= Carl Cushnie =

Carlton Ellington ("Carl") Cushnie is a businessman from the United Kingdom. In the late-1990s, he was estimated to be the richest black man in Europe and among the 100 wealthiest people in Britain. However his finance company, Versailles, went bust after an investigation by the Department of Trade and Industry in 1999 revealed that most of the company's trading turnover was fabricated and the company was part of a Ponzi scheme. Cushnie was sentenced to six years in prison in 2004 after being found guilty of conspiracy to defraud.

==Biography==

Cushnie was born in Kingston, Jamaica, and moved to London at the age of 13. He began his career as a computer programmer at ICL, before going on to found a software business, Pentagon Business Systems PLC. He later founded Versailles, a group of companies which purported to be involved in the factoring business, effectively providing loans to manufacturers by buying their merchandise after a sale had been agreed to another company but before they had been paid for it. Potential investors were told that Cushnie used computer software to personally keep track of exactly what each investor's money had bought, whether it be "shorts or golf balls".

In fact, the company only made one such trade, on which it lost money. Although one department was trading legitimately, the large majority of the company's turnover was produced by moving money back and forth between companies controlled by Cushnie and his co-director, Frederick Clough, who had also been part of Pentagon Business Systems. 'Profits' paid out came from new capital from investors and bank loans, "a classic Ponzi scheme".

The company was floated on the Alternative Investment Market in 1995 and moved to the full London Stock Exchange Official List in 1997. Its share price was 8 pence at the time of flotation, and rose to 250 pence in December 1999, thanks to annual accounts showing turnover and assets significantly higher than they in fact were. Cushnie retained a controlling stake in the company which gave him an estimated worth of £340 million, and sold part of his shareholding at the top of the market for £28.6 million.

In 1999, following a six-figure donation to the Labour Party, Cushnie was chosen by Tony Blair to appear in a European election broadcast for the party alongside Mick Hucknall and Alex Ferguson. In the broadcast, Cushnie spoke flatteringly about Blair's leadership abilities.

On 5 May 1999, before the broadcast, the Department of Trade and Industry had instigated an investigation into the company, and in November accountants were asked to examine it under the rules of the LSE. Trading in the shares, then at 268p giving the company a value of £632 million, was suspended on 8 December 1999. Versailles collapsed after it emerged that its reported turnover had been fabricated.
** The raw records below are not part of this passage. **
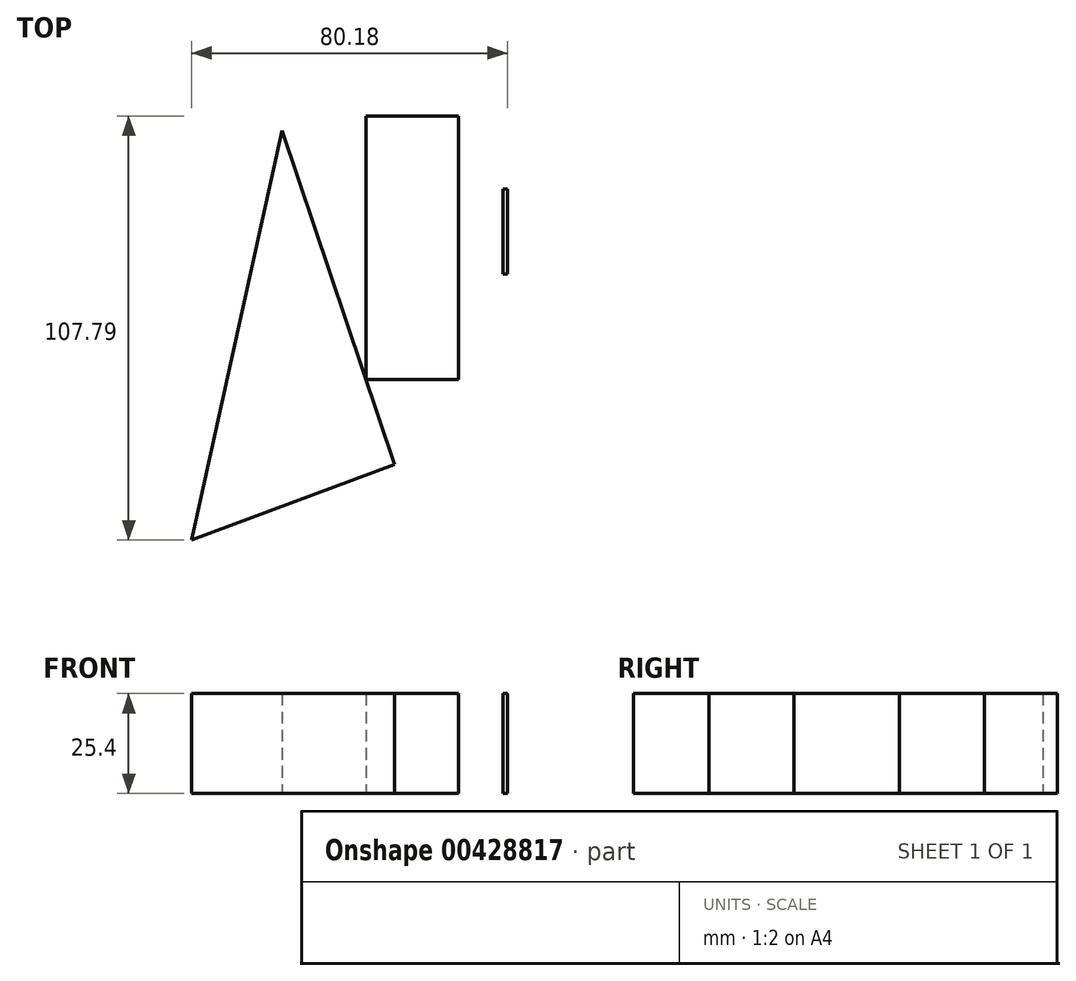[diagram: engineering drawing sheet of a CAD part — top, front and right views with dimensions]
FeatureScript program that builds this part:
annotation { "Feature Type Name" : "Feature", "Feature Type Description" : "" }
export const myFeature = defineFeature(function(context is Context, id is Id, definition is map)
    precondition{}
    {
        {
            var Q0;
            Q0=qCreatedBy(makeId("Top.planeOp"),FACE);
            var sketch = newSketch(context, id + "F0", { "sketchPlane" : qUnion([Q0])});
            skLineSegment(sketch, "E0", {"start": v(52.18, 0) * mm, "end": v(89.04, -109) * mm});
            skLineSegment(sketch, "E1", {"start": v(89.04, -109) * mm, "end": v(60.35, -24.14) * mm});
            skLineSegment(sketch, "E2", {"start": v(60.35, -24.14) * mm, "end": v(37.48, -128.23) * mm});
            skLineSegment(sketch, "E3", {"start": v(37.48, -128.23) * mm, "end": v(89.04, -109) * mm});
            skLineSegment(sketch, "E4.bottom", {"start": v(117.66, -60.63) * mm, "end": v(116.5, -60.63) * mm});
            skLineSegment(sketch, "E4.top", {"start": v(117.66, -39.05) * mm, "end": v(116.5, -39.05) * mm});
            skLineSegment(sketch, "E4.left", {"start": v(117.66, -60.63) * mm, "end": v(117.66, -39.05) * mm});
            skLineSegment(sketch, "E4.right", {"start": v(116.5, -60.63) * mm, "end": v(116.5, -39.05) * mm});
            skLineSegment(sketch, "E5.bottom", {"start": v(105.27, -20.44) * mm, "end": v(81.75, -20.44) * mm});
            skLineSegment(sketch, "E5.top", {"start": v(105.27, -87.44) * mm, "end": v(81.75, -87.44) * mm});
            skLineSegment(sketch, "E5.left", {"start": v(105.27, -20.44) * mm, "end": v(105.27, -87.44) * mm});
            skLineSegment(sketch, "E5.right", {"start": v(81.75, -20.44) * mm, "end": v(81.75, -87.44) * mm});
            skSolve(sketch);
        }
        {
            var Q0;
            Q0 = qSketchRegion(id + "F0", true);
            extrude(context, id + "F1", {"entities" : qUnion([Q0]), "depth" : 25.4 * mm});
        }
    });
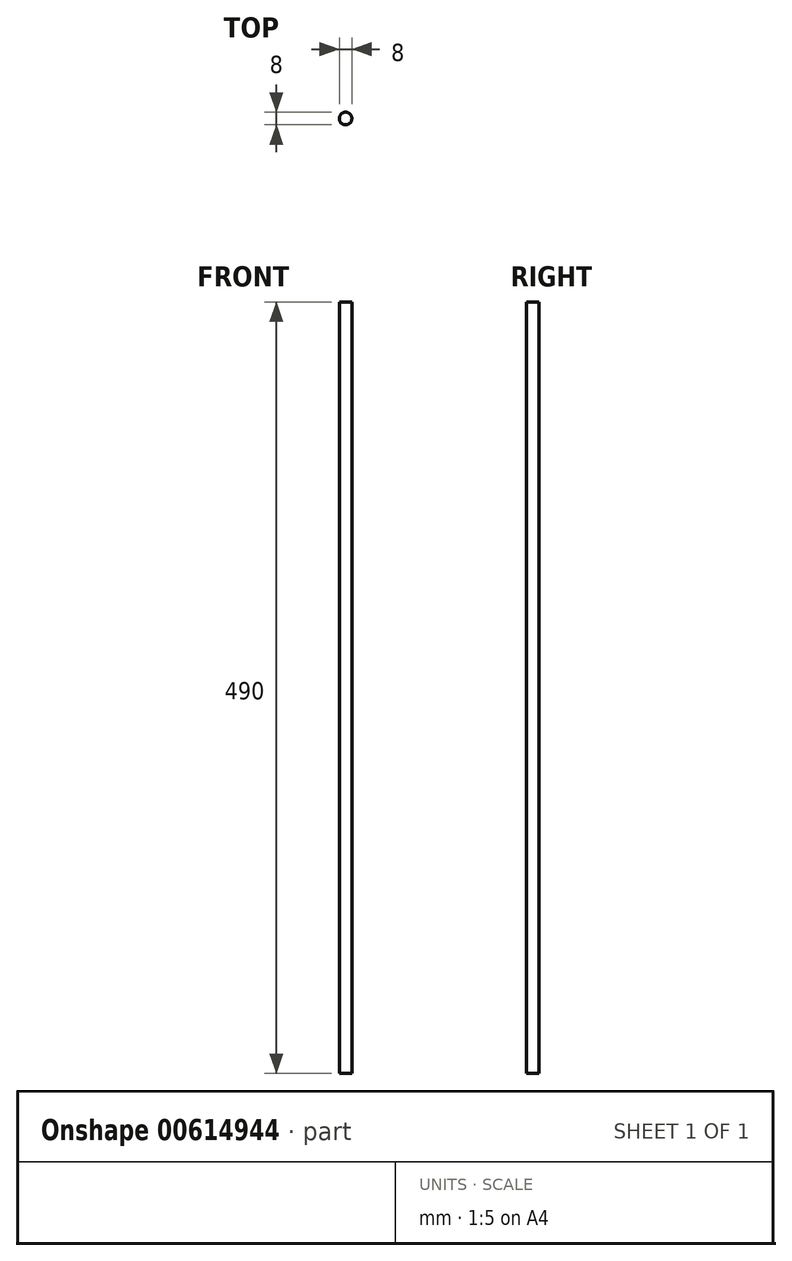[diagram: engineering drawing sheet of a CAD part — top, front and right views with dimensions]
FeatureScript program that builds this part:
annotation { "Feature Type Name" : "Feature", "Feature Type Description" : "" }
export const myFeature = defineFeature(function(context is Context, id is Id, definition is map)
    precondition{}
    {
        {
            var Q0;
            Q0=qCreatedBy(makeId("Top.planeOp"),FACE);
            var sketch = newSketch(context, id + "F0", { "sketchPlane" : qUnion([Q0])});
            skCircle(sketch, "E0", {"center": v(0, 0) * mm, "radius": 4 * mm});
            skSolve(sketch);
        }
        {
            var Q0;
            Q0 = qSketchRegion(id + "F0", true);
            extrude(context, id + "F1", {"entities" : qUnion([Q0]), "depth" : 490 * mm, "offsetDistance" : 25 * mm});
        }
    });
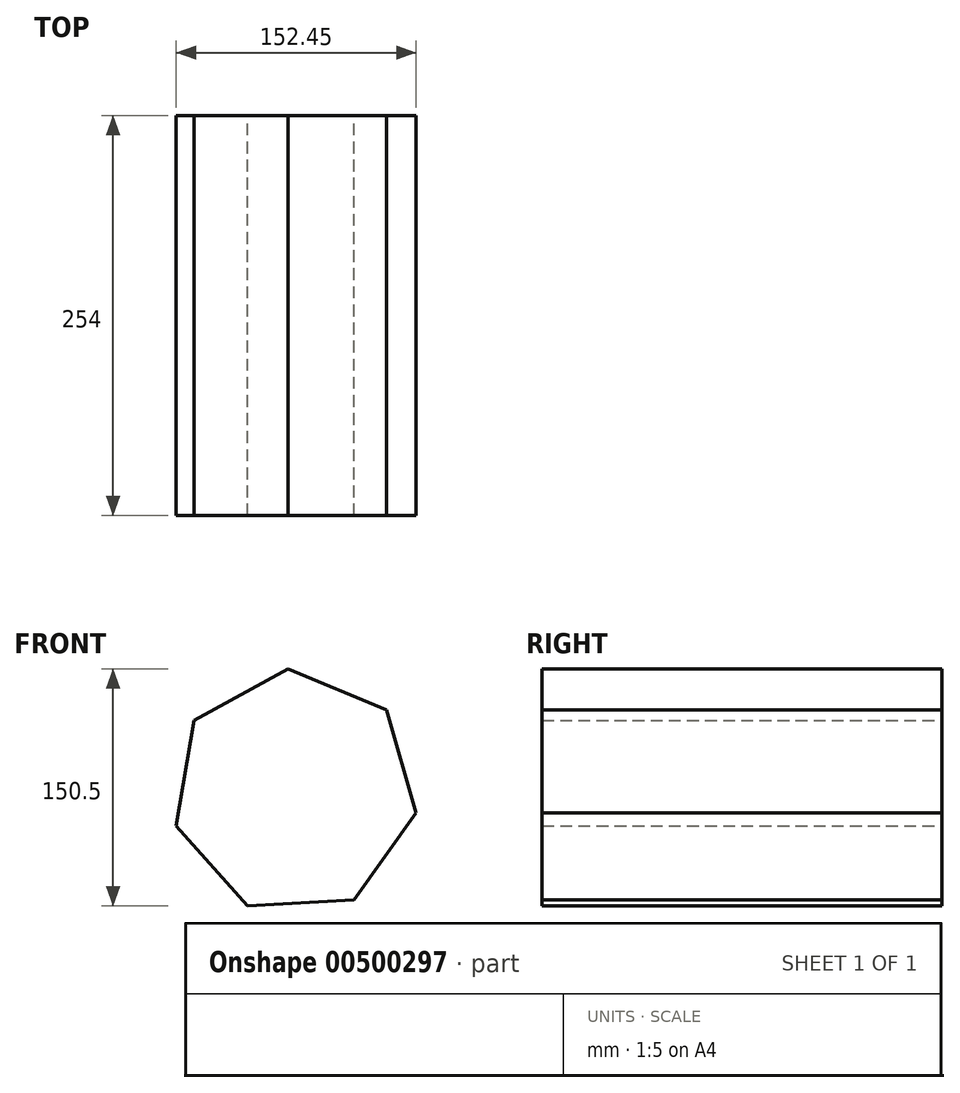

Cushnie claimed that the fraud had been perpetrated by the Versailles finance director, Clough, and that he was unaware of it. In 2004, at their four-month-long trial, Cushnie exercised his right not to give evidence while Clough, who had been stealing money from the company, pleaded guilty and gave evidence for the prosecution. After ten days of jury deliberations, Cushnie was found guilty of fraud in one of the smaller trading companies but cleared of the larger fraud in Versailles and both men were sentenced to six years in prison (Clough's sentence later being reduced to five years on appeal) and banned from being directors of any company for many years. Cushnie was also ordered to pay back £10,140,732 of the money he had defrauded or serve an additional three years.

In June 2001, one month before charges were brought against him, Cushnie transferred control of a substantial property in the south of France to his sister. This was challenged by those who had lost money in his company, and a judge described his explanation that it was done for inheritance tax reasons as "highly unconvincing". Following his conviction, one investor sued to recover their losses. Cushnie first claimed that they were not the relevant investor, a suggestion described as "completely fanciful" by the judge, then that the documents were forgeries, which the judge said had "simply no evidence" to support it.

Although his appeal against conviction was refused, he continues to maintain that he was innocent of all fraud committed within the company. Cushnie continues to reside in the UK.